▸ Provided text
--- START ---

Error running process `NFCORE_RNASEQ:RNASEQ:BAM_RSEQC:RSEQC_JUNCTIONANNOTATION` #1315

Open charlesdavid opened 4 months ago

charlesdavid commented 4 months ago

Description of the bug

When choosing to include the RSEQC analysis, an error is generated for most of the samples. Below is an example of the error generated in the work directory for a failed sample: "SAMPLE.junction_annotation.log

[E::idx_find_and_load] Could not retrieve index file for 'SAMPLE_X.sorted.bam'
Reading reference bed file:  assembly.filtered.bed  ...  Done
Load BAM file ...  Done

===================================================================
Total splicing  Events: 7365670
Known Splicing Events:  6859752
Partial Novel Splicing Events:  59762
Novel Splicing Events:  443604
Filtered Splicing Events:   2552

Traceback (most recent call last):
  File "/usr/local/bin/junction_annotation.py", line 171, in <module>
    main()
  File "/usr/local/bin/junction_annotation.py", line 149, in main
    obj.annotate_junction(outfile=options.output_prefix,refgene=options.ref_gene_model,min_intron=options.min_intron, q_cut = options.map_qual)
  File "/usr/local/lib/python3.9/site-packages/qcmodule/SAM.py", line 3832, in annotate_junction
    (chrom, i_st, i_end) = i.split(":")

--- END ---

▸ What to do
1 > In the bug report, which file's index could not be retrieved?
2 > Rewrite the bug report from "Traceback (most recent" up to and including "q_cut = options.map_qual)", changing "junction_annotation.py" to "annotate_junctions.py".
3 > Summarize the bug report in two sentences.

▸ Data extract
--- START ---

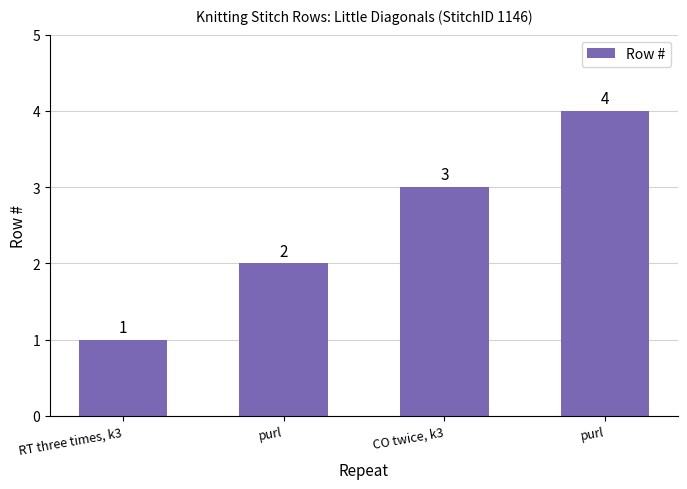

True or false: the data shows 2 at purl.

True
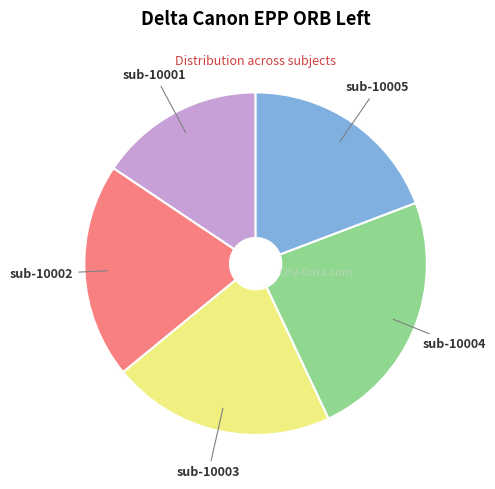

Count the number of slices in the pie.

5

--- END ---

▸ Solutions for each task
1 > 'SAMPLE_X.sorted.bam'

2 >
Traceback (most recent call last):
  File "/usr/local/bin/annotate_junctions.py", line 171, in <module>
    main()
  File "/usr/local/bin/annotate_junctions.py", line 149, in main
    obj.annotate_junction(outfile=options.output_prefix,refgene=options.ref_gene_model,min_intron=options.min_intron, q_cut = options.map_qual)

3 > Including the RSEQC analysis produces an error for most samples. The log for a failed sample says the index file for the sorted BAM file could not be retrieved, lists counts of splicing events, and ends with a traceback from junction_annotation.py.